EXERCISE GOAL: A faithful, word-for-word copy of the data below is required, without pictures.

EXERCISE MATERIALS:

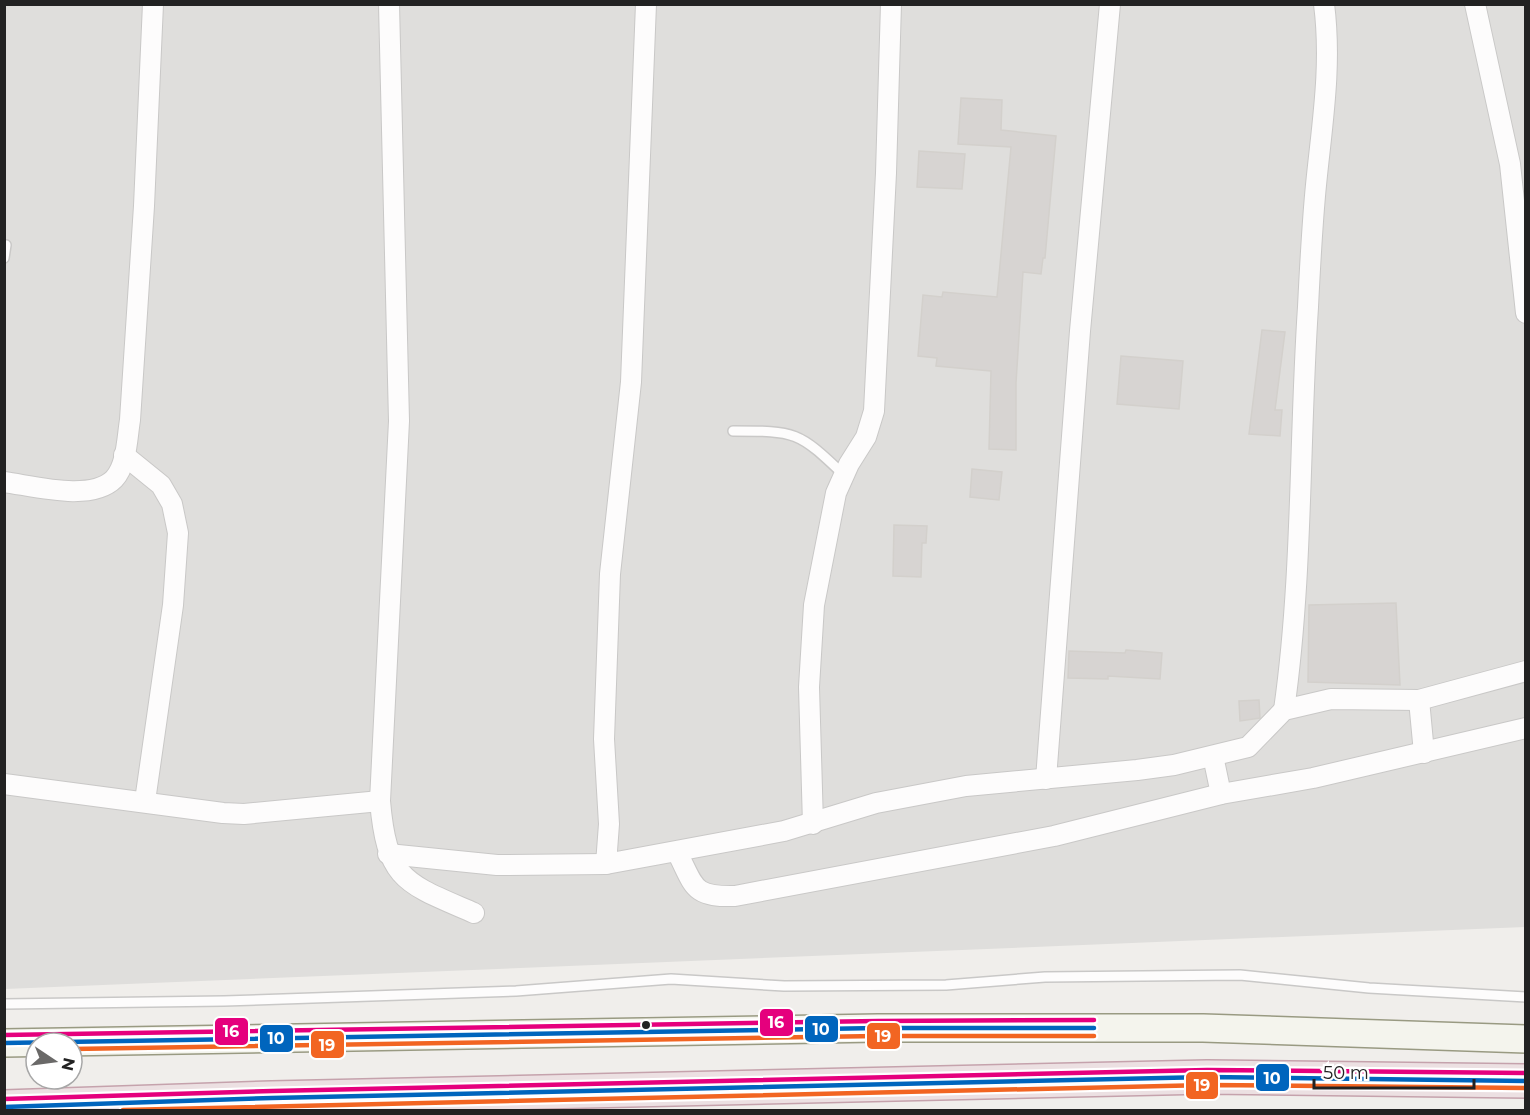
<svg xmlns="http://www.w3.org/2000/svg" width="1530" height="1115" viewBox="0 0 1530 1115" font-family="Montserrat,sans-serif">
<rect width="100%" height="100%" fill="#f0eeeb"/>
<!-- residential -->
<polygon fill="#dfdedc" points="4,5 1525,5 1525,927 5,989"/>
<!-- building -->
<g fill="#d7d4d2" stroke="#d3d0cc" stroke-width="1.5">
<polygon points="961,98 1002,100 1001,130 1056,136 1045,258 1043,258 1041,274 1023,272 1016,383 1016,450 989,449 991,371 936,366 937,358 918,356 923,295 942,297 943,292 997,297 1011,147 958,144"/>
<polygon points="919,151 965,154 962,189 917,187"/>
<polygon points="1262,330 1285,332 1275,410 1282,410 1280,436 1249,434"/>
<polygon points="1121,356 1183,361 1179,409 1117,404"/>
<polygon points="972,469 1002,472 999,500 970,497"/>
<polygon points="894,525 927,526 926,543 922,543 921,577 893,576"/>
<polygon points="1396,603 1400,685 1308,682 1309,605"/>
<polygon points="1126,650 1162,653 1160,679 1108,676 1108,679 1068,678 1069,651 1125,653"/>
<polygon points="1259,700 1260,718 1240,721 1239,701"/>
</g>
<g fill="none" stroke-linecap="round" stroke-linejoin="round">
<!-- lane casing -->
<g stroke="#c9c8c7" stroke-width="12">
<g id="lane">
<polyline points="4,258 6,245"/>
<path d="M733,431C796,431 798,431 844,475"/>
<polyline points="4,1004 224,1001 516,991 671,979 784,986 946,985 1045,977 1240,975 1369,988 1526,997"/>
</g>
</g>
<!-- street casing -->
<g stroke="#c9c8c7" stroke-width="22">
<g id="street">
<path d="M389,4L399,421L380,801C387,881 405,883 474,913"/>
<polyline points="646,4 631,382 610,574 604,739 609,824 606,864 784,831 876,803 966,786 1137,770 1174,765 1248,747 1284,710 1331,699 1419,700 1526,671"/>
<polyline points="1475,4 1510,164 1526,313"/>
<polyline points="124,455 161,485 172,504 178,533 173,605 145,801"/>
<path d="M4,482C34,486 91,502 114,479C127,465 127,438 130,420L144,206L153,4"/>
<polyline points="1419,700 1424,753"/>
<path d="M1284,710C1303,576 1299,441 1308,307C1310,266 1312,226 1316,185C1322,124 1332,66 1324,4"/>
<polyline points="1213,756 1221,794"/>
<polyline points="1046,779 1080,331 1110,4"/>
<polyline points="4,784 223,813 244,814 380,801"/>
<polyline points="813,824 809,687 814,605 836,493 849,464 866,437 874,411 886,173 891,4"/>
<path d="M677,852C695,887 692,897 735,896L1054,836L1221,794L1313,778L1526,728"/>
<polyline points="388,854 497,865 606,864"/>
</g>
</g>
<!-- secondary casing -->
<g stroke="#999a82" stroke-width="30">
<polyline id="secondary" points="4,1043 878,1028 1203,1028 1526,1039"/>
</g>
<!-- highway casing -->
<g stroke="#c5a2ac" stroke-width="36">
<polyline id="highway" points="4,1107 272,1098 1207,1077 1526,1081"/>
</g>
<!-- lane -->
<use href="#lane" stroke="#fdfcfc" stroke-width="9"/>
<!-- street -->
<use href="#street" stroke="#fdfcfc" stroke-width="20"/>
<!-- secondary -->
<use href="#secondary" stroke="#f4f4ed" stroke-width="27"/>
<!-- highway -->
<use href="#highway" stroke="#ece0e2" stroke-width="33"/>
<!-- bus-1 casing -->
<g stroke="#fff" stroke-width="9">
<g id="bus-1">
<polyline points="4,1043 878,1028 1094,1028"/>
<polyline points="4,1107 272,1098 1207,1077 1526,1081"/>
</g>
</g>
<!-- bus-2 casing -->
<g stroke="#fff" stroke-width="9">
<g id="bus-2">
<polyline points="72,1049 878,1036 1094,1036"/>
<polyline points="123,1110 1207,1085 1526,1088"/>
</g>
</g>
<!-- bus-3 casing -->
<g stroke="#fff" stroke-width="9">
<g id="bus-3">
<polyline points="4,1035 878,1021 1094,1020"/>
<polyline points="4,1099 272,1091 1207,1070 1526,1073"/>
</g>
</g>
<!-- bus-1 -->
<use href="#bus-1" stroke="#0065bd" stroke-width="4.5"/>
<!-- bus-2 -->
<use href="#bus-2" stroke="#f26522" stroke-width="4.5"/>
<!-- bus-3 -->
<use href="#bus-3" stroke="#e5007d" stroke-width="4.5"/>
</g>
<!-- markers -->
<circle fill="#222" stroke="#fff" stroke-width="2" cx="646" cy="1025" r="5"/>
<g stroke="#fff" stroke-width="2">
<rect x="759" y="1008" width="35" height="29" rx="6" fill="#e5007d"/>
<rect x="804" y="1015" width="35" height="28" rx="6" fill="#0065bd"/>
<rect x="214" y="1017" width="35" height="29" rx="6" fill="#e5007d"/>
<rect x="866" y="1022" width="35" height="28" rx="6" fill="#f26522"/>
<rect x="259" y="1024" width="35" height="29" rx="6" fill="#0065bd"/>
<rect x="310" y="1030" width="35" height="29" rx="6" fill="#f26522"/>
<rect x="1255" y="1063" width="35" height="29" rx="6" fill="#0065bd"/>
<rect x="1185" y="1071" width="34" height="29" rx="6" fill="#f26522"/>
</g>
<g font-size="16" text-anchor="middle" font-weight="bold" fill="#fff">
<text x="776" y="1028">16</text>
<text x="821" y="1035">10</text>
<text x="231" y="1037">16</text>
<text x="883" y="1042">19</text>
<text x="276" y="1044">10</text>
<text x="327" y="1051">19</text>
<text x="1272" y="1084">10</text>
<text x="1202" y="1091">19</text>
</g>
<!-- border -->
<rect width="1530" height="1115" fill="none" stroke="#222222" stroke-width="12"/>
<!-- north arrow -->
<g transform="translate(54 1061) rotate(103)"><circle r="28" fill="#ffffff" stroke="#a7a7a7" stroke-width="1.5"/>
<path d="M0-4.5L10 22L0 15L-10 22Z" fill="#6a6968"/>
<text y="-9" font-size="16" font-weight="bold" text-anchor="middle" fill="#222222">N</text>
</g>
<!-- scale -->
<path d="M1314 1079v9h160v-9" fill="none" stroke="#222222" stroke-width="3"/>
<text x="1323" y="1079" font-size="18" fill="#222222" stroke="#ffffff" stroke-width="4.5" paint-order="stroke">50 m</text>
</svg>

WRITTEN SOLUTION:
<svg xmlns="http://www.w3.org/2000/svg" width="1530" height="1115" viewBox="0 0 1530 1115" font-family="Montserrat,sans-serif">
<rect width="100%" height="100%" fill="#f0eeeb"/>
<!-- residential -->
<polygon fill="#dfdedc" points="4,5 1525,5 1525,927 5,989"/>
<!-- building -->
<g fill="#d7d4d2" stroke="#d3d0cc" stroke-width="1.5">
<polygon points="961,98 1002,100 1001,130 1056,136 1045,258 1043,258 1041,274 1023,272 1016,383 1016,450 989,449 991,371 936,366 937,358 918,356 923,295 942,297 943,292 997,297 1011,147 958,144"/>
<polygon points="919,151 965,154 962,189 917,187"/>
<polygon points="1262,330 1285,332 1275,410 1282,410 1280,436 1249,434"/>
<polygon points="1121,356 1183,361 1179,409 1117,404"/>
<polygon points="972,469 1002,472 999,500 970,497"/>
<polygon points="894,525 927,526 926,543 922,543 921,577 893,576"/>
<polygon points="1396,603 1400,685 1308,682 1309,605"/>
<polygon points="1126,650 1162,653 1160,679 1108,676 1108,679 1068,678 1069,651 1125,653"/>
<polygon points="1259,700 1260,718 1240,721 1239,701"/>
</g>
<g fill="none" stroke-linecap="round" stroke-linejoin="round">
<!-- lane casing -->
<g stroke="#c9c8c7" stroke-width="12">
<g id="lane">
<polyline points="4,258 6,245"/>
<path d="M733,431C796,431 798,431 844,475"/>
<polyline points="4,1004 224,1001 516,991 671,979 784,986 946,985 1045,977 1240,975 1369,988 1526,997"/>
</g>
</g>
<!-- street casing -->
<g stroke="#c9c8c7" stroke-width="22">
<g id="street">
<path d="M389,4L399,421L380,801C387,881 405,883 474,913"/>
<polyline points="646,4 631,382 610,574 604,739 609,824 606,864 784,831 876,803 966,786 1137,770 1174,765 1248,747 1284,710 1331,699 1419,700 1526,671"/>
<polyline points="1475,4 1510,164 1526,313"/>
<polyline points="124,455 161,485 172,504 178,533 173,605 145,801"/>
<path d="M4,482C34,486 91,502 114,479C127,465 127,438 130,420L144,206L153,4"/>
<polyline points="1419,700 1424,753"/>
<path d="M1284,710C1303,576 1299,441 1308,307C1310,266 1312,226 1316,185C1322,124 1332,66 1324,4"/>
<polyline points="1213,756 1221,794"/>
<polyline points="1046,779 1080,331 1110,4"/>
<polyline points="4,784 223,813 244,814 380,801"/>
<polyline points="813,824 809,687 814,605 836,493 849,464 866,437 874,411 886,173 891,4"/>
<path d="M677,852C695,887 692,897 735,896L1054,836L1221,794L1313,778L1526,728"/>
<polyline points="388,854 497,865 606,864"/>
</g>
</g>
<!-- secondary casing -->
<g stroke="#999a82" stroke-width="30">
<polyline id="secondary" points="4,1043 878,1028 1203,1028 1526,1039"/>
</g>
<!-- highway casing -->
<g stroke="#c5a2ac" stroke-width="36">
<polyline id="highway" points="4,1107 272,1098 1207,1077 1526,1081"/>
</g>
<!-- lane -->
<use href="#lane" stroke="#fdfcfc" stroke-width="9"/>
<!-- street -->
<use href="#street" stroke="#fdfcfc" stroke-width="20"/>
<!-- secondary -->
<use href="#secondary" stroke="#f4f4ed" stroke-width="27"/>
<!-- highway -->
<use href="#highway" stroke="#ece0e2" stroke-width="33"/>
<!-- bus-1 casing -->
<g stroke="#fff" stroke-width="9">
<g id="bus-1">
<polyline points="4,1043 878,1028 1094,1028"/>
<polyline points="4,1107 272,1098 1207,1077 1526,1081"/>
</g>
</g>
<!-- bus-2 casing -->
<g stroke="#fff" stroke-width="9">
<g id="bus-2">
<polyline points="72,1049 878,1036 1094,1036"/>
<polyline points="123,1110 1207,1085 1526,1088"/>
</g>
</g>
<!-- bus-3 casing -->
<g stroke="#fff" stroke-width="9">
<g id="bus-3">
<polyline points="4,1035 878,1021 1094,1020"/>
<polyline points="4,1099 272,1091 1207,1070 1526,1073"/>
</g>
</g>
<!-- bus-1 -->
<use href="#bus-1" stroke="#0065bd" stroke-width="4.5"/>
<!-- bus-2 -->
<use href="#bus-2" stroke="#f26522" stroke-width="4.5"/>
<!-- bus-3 -->
<use href="#bus-3" stroke="#e5007d" stroke-width="4.5"/>
</g>
<!-- markers -->
<circle fill="#222" stroke="#fff" stroke-width="2" cx="646" cy="1025" r="5"/>
<g stroke="#fff" stroke-width="2">
<rect x="759" y="1008" width="35" height="29" rx="6" fill="#e5007d"/>
<rect x="804" y="1015" width="35" height="28" rx="6" fill="#0065bd"/>
<rect x="214" y="1017" width="35" height="29" rx="6" fill="#e5007d"/>
<rect x="866" y="1022" width="35" height="28" rx="6" fill="#f26522"/>
<rect x="259" y="1024" width="35" height="29" rx="6" fill="#0065bd"/>
<rect x="310" y="1030" width="35" height="29" rx="6" fill="#f26522"/>
<rect x="1255" y="1063" width="35" height="29" rx="6" fill="#0065bd"/>
<rect x="1185" y="1071" width="34" height="29" rx="6" fill="#f26522"/>
</g>
<g font-size="16" text-anchor="middle" font-weight="bold" fill="#fff">
<text x="776" y="1028">16</text>
<text x="821" y="1035">10</text>
<text x="231" y="1037">16</text>
<text x="883" y="1042">19</text>
<text x="276" y="1044">10</text>
<text x="327" y="1051">19</text>
<text x="1272" y="1084">10</text>
<text x="1202" y="1091">19</text>
</g>
<!-- border -->
<rect width="1530" height="1115" fill="none" stroke="#222222" stroke-width="12"/>
<!-- north arrow -->
<g transform="translate(54 1061) rotate(103)"><circle r="28" fill="#ffffff" stroke="#a7a7a7" stroke-width="1.5"/>
<path d="M0-4.5L10 22L0 15L-10 22Z" fill="#6a6968"/>
<text y="-9" font-size="16" font-weight="bold" text-anchor="middle" fill="#222222">N</text>
</g>
<!-- scale -->
<path d="M1314 1079v9h160v-9" fill="none" stroke="#222222" stroke-width="3"/>
<text x="1323" y="1079" font-size="18" fill="#222222" stroke="#ffffff" stroke-width="4.5" paint-order="stroke">50 m</text>
</svg>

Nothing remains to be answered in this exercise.